Twice a year, Greppi helps to develop a curriculum that “helps bring home all of the complicated topics and helps youngsters relate them to their everyday life.” Recently, Greppi was working one-on-one with a fourth-grader, who may well become an aeronautical engineer one day, figure out the best way to create a soft landing for a rocket.
“She was struggling with the idea that there’s no atmosphere, so you may need jets to propel the rocket in the air for a softer landing,” says Greppi, whose mentee used an egg, cotton balls, straws, and toothpicks to develop a model. Then a lightbulb went on above the youngster’s head. “All on her own,” Greppi says, “she came up with her version of a soft landing enabled by a parachute. It was pretty ingenious.”
The Reluctant Mentor
When Susan Hunt retired from high school counseling three years ago, she was instantly courted by a parent to help mentor students interested in STEAM via the Gold Crown Foundation’s enrichment programs. “I didn’t miss my job, but I did miss working with kids,” Hunt explains, “so I said yes.”
As it happens, Hunt had no experience teaching STEAM, nor did she have much of an interest in it. “I’m not artistic, mathematical or engineering-oriented,” she admits, “but I love kids and my passion is making sure they have the information they need to pursue opportunities after high school, be it college, internships, apprenticeships or something else.”
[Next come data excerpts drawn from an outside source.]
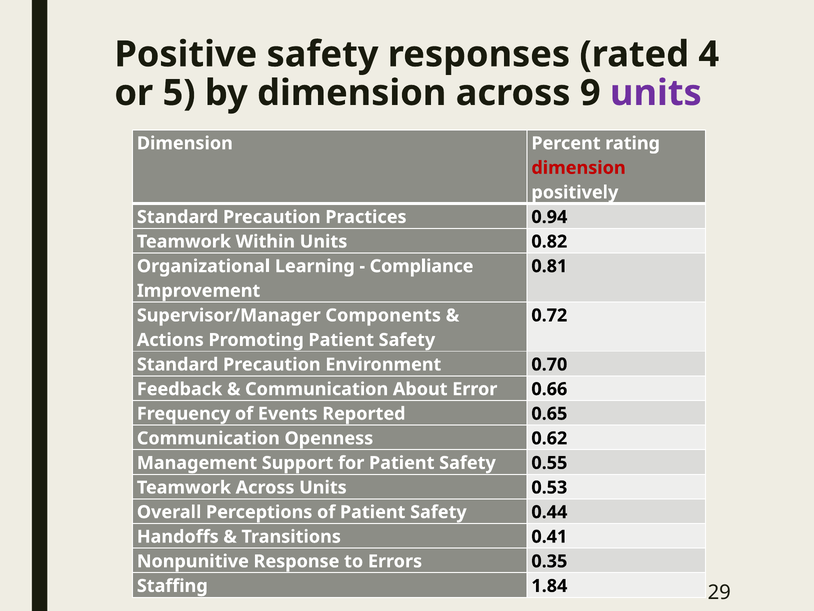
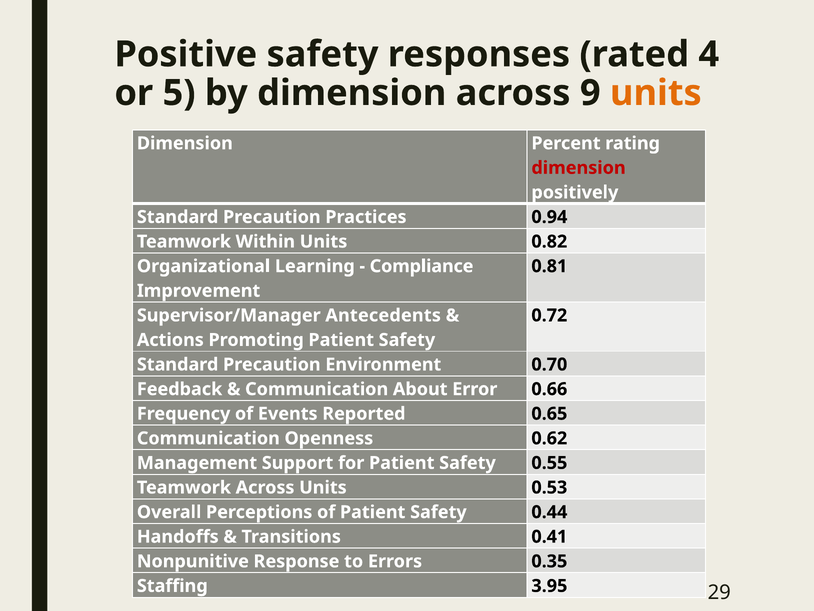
units at (656, 93) colour: purple -> orange
Components: Components -> Antecedents
1.84: 1.84 -> 3.95
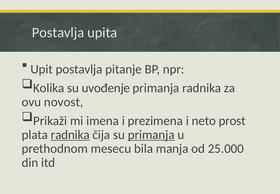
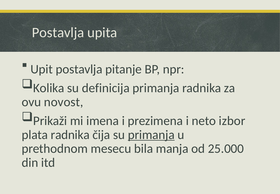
uvođenje: uvođenje -> definicija
prost: prost -> izbor
radnika at (70, 135) underline: present -> none
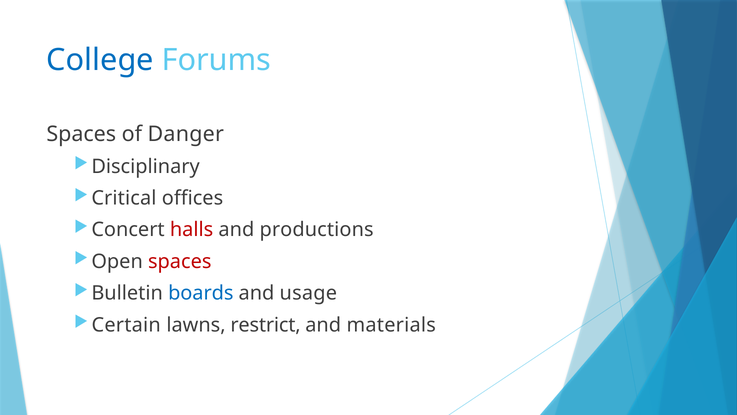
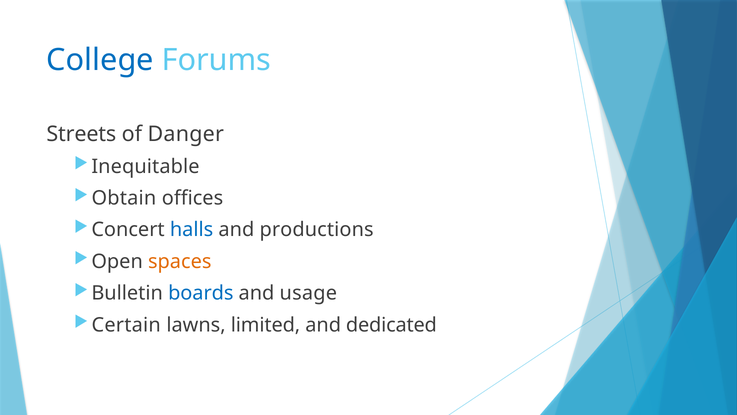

That passion was enough to get Hunt started as a mentor for Gold Crown Foundation, which works with youngsters as young as 10 in an area that’s underserved by other entities. She works with boys and girls who were selected to participate in the group’s C2C Pathways program. A year-long program for approximately 20 teens, ages 16 to 21, the program includes workforce development training, job shadowing and a summer internship.
Right now, Hunt is working one-on-one with a C2C Pathways graduate who did very well in the program and the related internship, but whose academic progress hasn’t been as positive. Interested in pursuing a STEAM education and career, she’s working with Hunt on a plan of action that could find her attending a lesser-known college close to home and then transferring to a larger university once she gets her grades up.
“This is just where you start, and not where you will finish,” Hunt assured the girl, knowing that her support could go a long way in helping her mentee successfully navigate the STEAM path. “I’m helping her understand that if she spends one year at a college near home, working on her academics, then the doors could open up for her down the road. Still, she’s suffering some disappointment right now as the reality hits her.”
Hunt says she’s seen other girls managing similar disappointments, and says that many of them just don’t get the support they need at home. That’s where mentors can make a difference by bringing a fresh, adult perspective to the situation. “When you’re focused on keeping a roof over your family’s head and food on the table, it can be difficult to also serve as your child’s academic and career advisor,” says Hunt. “Mentoring helps to fill some of those gaps.”
Khan, the UX designer, sees mentoring as a good way to get more girls involved with STEM at both the educational and career levels, and says it can be really beneficial for those mentees to see that “those who came before them” are thriving in their own careers.
At this point, however, she’s not sure just how much impact she’s having on the girls that she works with. “I can’t say for sure if what I’m doing is making a difference because these girls are still so young,” she says. “It would be interesting to follow up with them in 10 years to see how it worked out.”